Cert.: 15 (somehow)
Length: 137 mins
Writer: James Mangold (story); Scott Frank, James Mangold, Michael Green (screenplay)
Dir.: James Mangold
Starring: Hugh Jackman, Patrick Stewart, Dafne Keen, Boyd Holbrook, Stephen Merchant, Richard E. Grant (for some reason)
Full disclosure, I was extremely excited about this movie. Drawing inspiration from the excellent ‘Old Man Logan’ series of comics, the film takes place in a dystopian future that looks remarkably like Trump’s America (probably not an accident). The X-men are gone, mutants are no longer being born, and Logan is hiding out with the ailing and frail Professor X in Mexico. Xavier is dying, slowly losing his grip on reality and his powers. Similarly, Logan’s famous healing factor has slowed to a crawl. He’s scarred, walks with a limp, feeling every year of his not inconsiderable age. It seems like all hope is lost, until they come across a mysterious young girl with similar powers to Logan’s.
All of that is in the trailers by the way, so you can put your pitchforks down.
It’s not at all hyperbolic to say that Logan is, by far and a way, the best X-men movie so far. It’s certainly the best Wolverine film – though I admit that’s not saying much. The most striking difference to the previous X-men universe films is its mature tone and its penchant for graphic violence. In a way, we have the Deadpool movie to thank for this shift – as obvious as it may seem to many fans, the success of Deadpool finally got the message through to studio execs that adults also watch comic book films. It’s definitely a step in the right direction – Wolverine as a character has always felt oddly out of place in the X-men universe, for me. I mean, the man has knives for hands for God’s sake. It’s been said before, but I’ll say it again: this is the Wolverine film that fans deserve, finally doing justice to one of the most popular characters in Marvel’s roster.
Famously of course, this is to be Hugh Jackman’s last outing as Logan – unless Ryan Reynolds manages to convince him to return for a future Deadpool movie (fingers crossed). Jackman has been playing Wolverine for over 16 years now, and his turn here is genuinely some of the best acting he has ever done. He perfectly portrays a near broken man, burdened with pain both emotional and physical, ploughing on only out of a sense of duty and habit. It’s a genuine shame that this is his last movie in the role – but it’s a hell of a send off.

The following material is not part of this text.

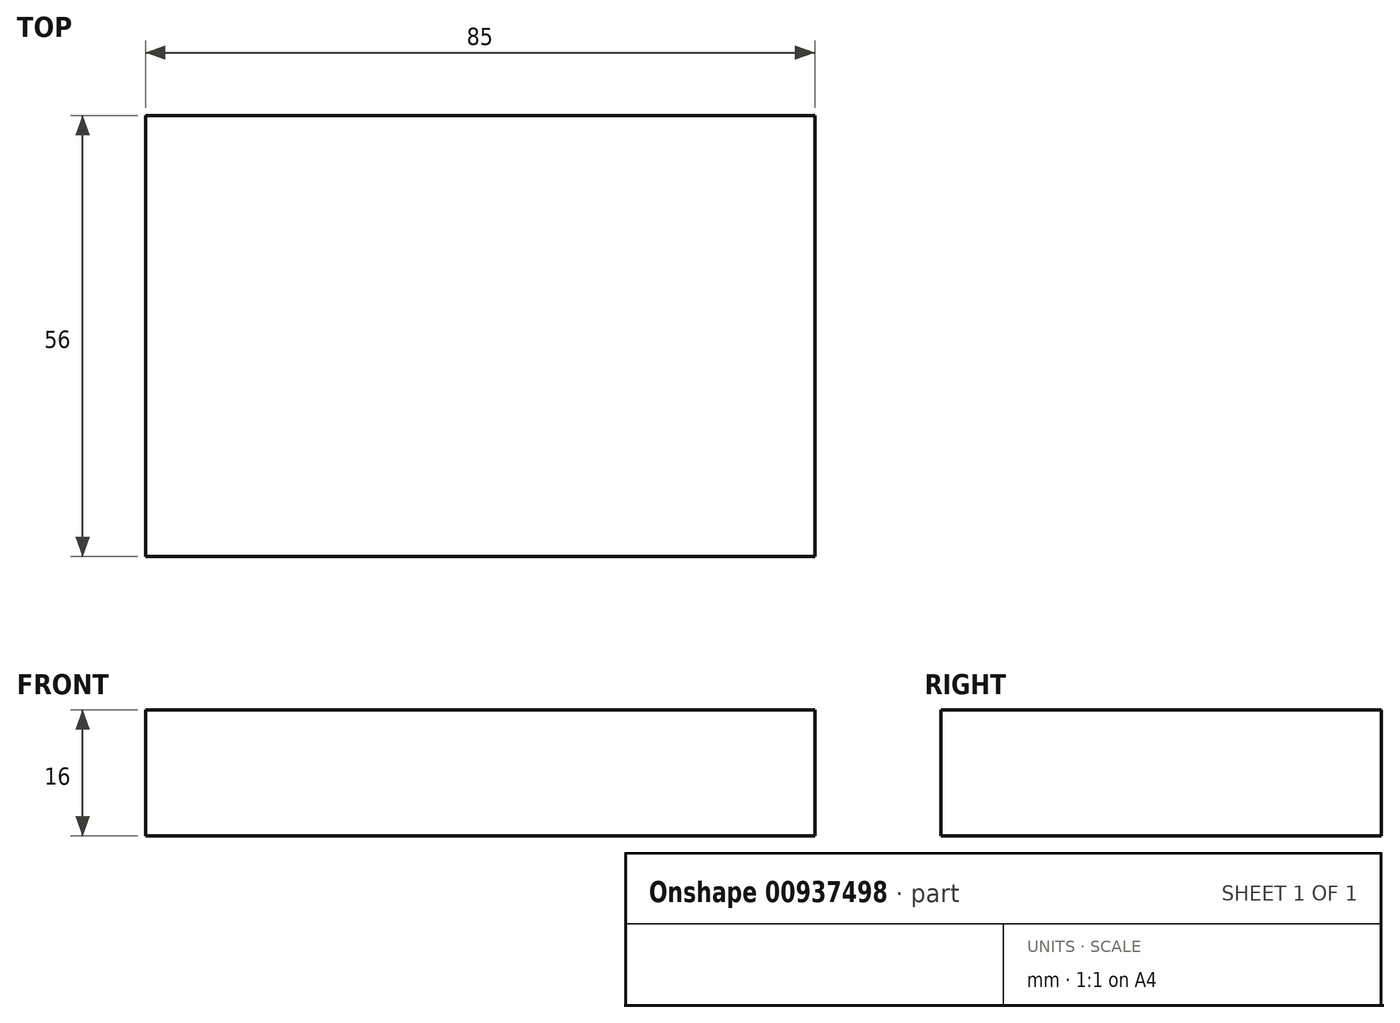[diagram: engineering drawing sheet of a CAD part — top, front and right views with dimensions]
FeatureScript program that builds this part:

The supporting cast are also on top form – Patrick Stewart is obviously fantastic and seems to be enjoying himself immensely as the decrepit and sweary Professor X. I was initially skeptical about Stephen Merchant’s involvement in the movie, given that I don’t think I’ve seen him in a ‘serious’ role before, but he does well here. Boyd Holbrook is brilliantly menacing as the main antagonist (sort of), and Dafne Keen, who plays the young girl Laura, does a great job – despite not having many lines.
While it’s aesthetically and tonally different to the previous X-men movies, an aspect that I liked about Logan was that it’s oddly respectful of the films that came before – even the terrible ones. There are subtle references and allusions here and there and, surprising, a plot point from the thunderously shit X-Men Origins: Wolverine plays a pivotal role here. While the point itself doesn’t make much sense (nor did it in the Origins movie), I was actually impressed that it was included at all. It reminded me of just how far this franchise has come in the last decade and a half, and it was a neat callback – regardless of how stupid it was/is. I really wish I could go into more depth, but I don’t want to ruin anything for anyone, so you’ll just have to trust me on that.
One element of the movie that fell a bit flat for me is that I never really bought the developing relationship between Logan and Laura – though in fairness I think this is a fault with the story, rather than the performances. As I find is often the case with comic book films, the narrative suffers from having a bit too much to do and the characters simply don’t get the time that they need. This is exasperated by slightly dodgy pacing – the movie loses some of its momentum in the third act before suddenly ramping up for the climax. While neither of these things are enough to spoil the film, it does feel like a misstep that could have been easily avoided.
Further, while this may just be me, I did find the movie a bit predictable. This is mainly the fault of the trailers, which (though awesome) probably gave too much away – but the film doesn’t take any risks when it comes to the narrative. I wouldn’t go so far as to say it was formulaic, but it was certainly a straight forward plot with few surprises. Oddly enough, the one part that did throw me felt more like a missed opportunity than a clever twist. Suffice it to say that I was expecting the film to introduce a particular character from the comics, and I was disappointed when it didn’t, because I think it would have been a more interesting way to go.
Look, I could go on and on about this film, but I’m getting dangerously close to spoiler territory as it is. In summary, Logan isn’t a perfect movie – but it’s pretty damn close as far as the source material goes. Despite the film’s grim and gritty aesthetic, on a thematic level, the mature tone, brutal action and sharp dialogue finally does the character justice. In a way, it’s annoying that it’s taken the studio so long to do a Wolverine film right, but I’m glad the character got the send off that he deserved.